Records to use:
◇ ◇ ◇ ◇ ◇ ◇ ◇
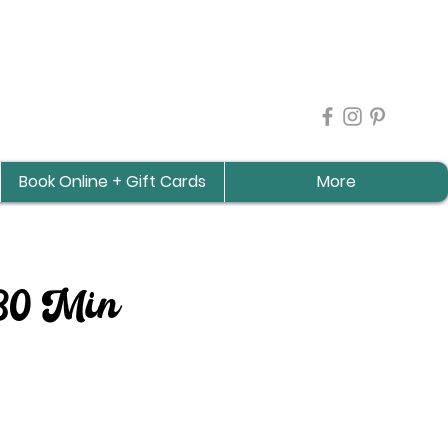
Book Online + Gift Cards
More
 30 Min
◇ ◇ ◇ ◇ ◇ ◇ ◇
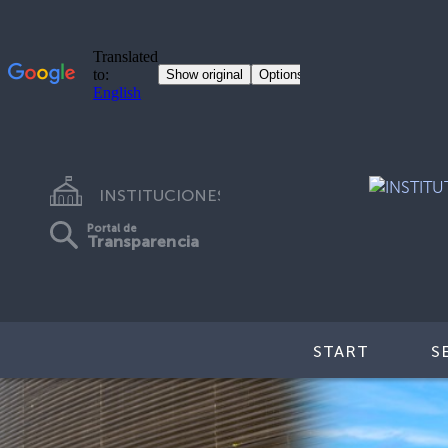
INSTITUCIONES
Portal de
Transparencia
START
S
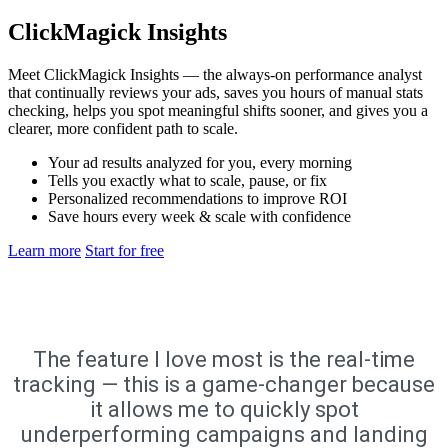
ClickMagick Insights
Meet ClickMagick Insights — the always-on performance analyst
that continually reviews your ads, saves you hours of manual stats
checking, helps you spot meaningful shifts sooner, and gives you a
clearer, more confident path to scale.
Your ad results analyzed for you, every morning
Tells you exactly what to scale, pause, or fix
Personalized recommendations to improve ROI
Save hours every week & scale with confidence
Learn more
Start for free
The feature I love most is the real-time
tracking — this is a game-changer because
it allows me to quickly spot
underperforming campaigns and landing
◇ ◇ ◇ ◇ ◇ ◇ ◇
Task to carry out: Gather each line from the entries above that contains the word "ClickMagick", and copy it out in full.

Result:
ClickMagick Insights
Meet ClickMagick Insights — the always-on performance analyst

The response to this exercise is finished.